O ministro de Minas, Germán Arce Zapata, já declarou publicamente que o referendo não foi vinculativo; Ao dizer isso, ele repetiu AngloGold Ashanti que ele se tornou porte6parole. No entanto, como demonstrado l4 ONGs De Justicia, tais declarações são falsas, para o referendo, que reuniu mais pessoas do que o exigido por lei, é obrigatória. Lembre-se na em maio de 2016, o Tribunal Constitucional anulou a disposição legal que impedia entidades locais para se opor a projetos de mineração em seu território (artigo 37 da Lei 685 de 2001).
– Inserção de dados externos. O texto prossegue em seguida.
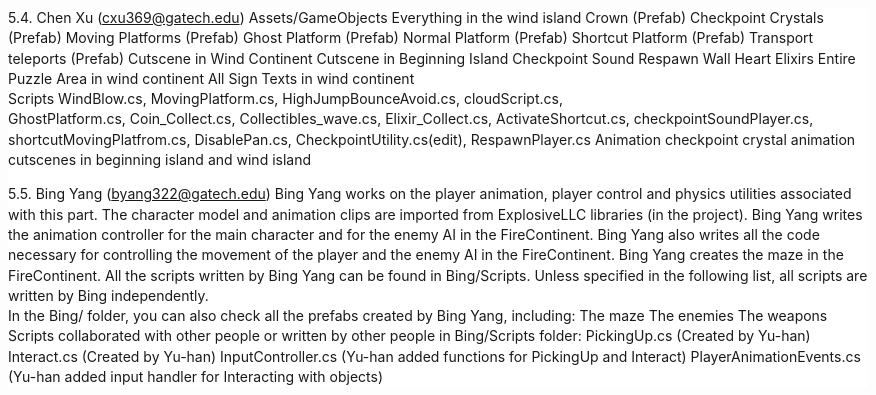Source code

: 5.4. Chen Xu (cxu369@gatech.edu)
Assets/GameObjects
    Everything in the wind island
    Crown (Prefab)
    Checkpoint Crystals (Prefab)
    Moving Platforms (Prefab)
    Ghost Platform (Prefab)
    Normal Platform (Prefab)
    Shortcut Platform (Prefab)
    Transport teleports (Prefab)
    Cutscene in Wind Continent
    Cutscene in Beginning Island
    Checkpoint Sound
    Respawn Wall
    Heart Elixirs
    Entire Puzzle Area in wind continent
    All Sign Texts in wind continent    
Scripts
    WindBlow.cs, 
    MovingPlatform.cs, 
    HighJumpBounceAvoid.cs, 
    cloudScript.cs,   
    GhostPlatform.cs, 
    Coin_Collect.cs, 
    Collectibles_wave.cs,
    Elixir_Collect.cs,
    ActivateShortcut.cs,
    checkpointSoundPlayer.cs,
    shortcutMovingPlatfrom.cs,
    DisablePan.cs,
    CheckpointUtility.cs(edit),
    RespawnPlayer.cs
Animation
    checkpoint crystal animation
    cutscenes in beginning island and wind island
 
5.5. Bing Yang (byang322@gatech.edu)
Bing Yang works on the player animation, player control and physics utilities associated with this part.  The character model and animation clips are imported from ExplosiveLLC libraries (in the project).  Bing Yang writes the animation controller for the main character and for the enemy AI in the FireContinent.  Bing Yang also writes all the code necessary for controlling the movement of the player and the enemy AI in the FireContinent.  Bing Yang creates the maze in the FireContinent.  All the scripts written by Bing Yang can be found in Bing/Scripts.  Unless specified in the following list, all scripts are written by Bing independently.  
In the Bing/ folder, you can also check all the prefabs created by Bing Yang, including:
The maze
The enemies
The weapons
Scripts collaborated with other people or written by other people in Bing/Scripts folder:
PickingUp.cs (Created by Yu-han)
Interact.cs  (Created by Yu-han)
InputController.cs (Yu-han added functions for PickingUp and Interact)
PlayerAnimationEvents.cs (Yu-han added input handler for Interacting with objects)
Mas, como sempre, quando as pessoas expressam interesses conflitantes com os da nossa oligarquia de ouro, a democracia se torna uma fórmula vazia.

Esta democracia morto, oligarquia, falsificado, permitindo rico para enriquecer ainda mais e preserva os interesses dos grupos de poder ter sempre enfrenta o premir de um movimento democrático construído de baixo. Este movimento participativo, inclusive, genuinamente popular, é expressa em muitos conflitos ambientais que existem atualmente na Colômbia.

O tecido social do futuro é construído a partir do bairro, a rua, o campo, o mundo do trabalho e seu eixo é a terra ea cidade. O movimento popular de Cajamarca prova que outras formas de democracia são possíveis, mesmo que o poderoso não quer levá-los em conta.

O referendo foi realizado. Santos recusou-se a reconhecê-lo e prosseguir a sua política econômica da predação, é provável que o próximo referendo será na rua e no território de Tolima. Os Tolimenses ter outro motivo para a ação: a necessidade de defender suas vidas coletivamente.

Este é o processo através do qual constrói o poder popular. O povo de Cajamarca falou e agiu em conformidade. Ele enviou uma mensagem clara a AngloGold Ashanti e locomotiva de mineração Santos

¡No pasarán!

audios

1 - Santos qualifica multinacionais de mineração "locomotiva da economia colombiana."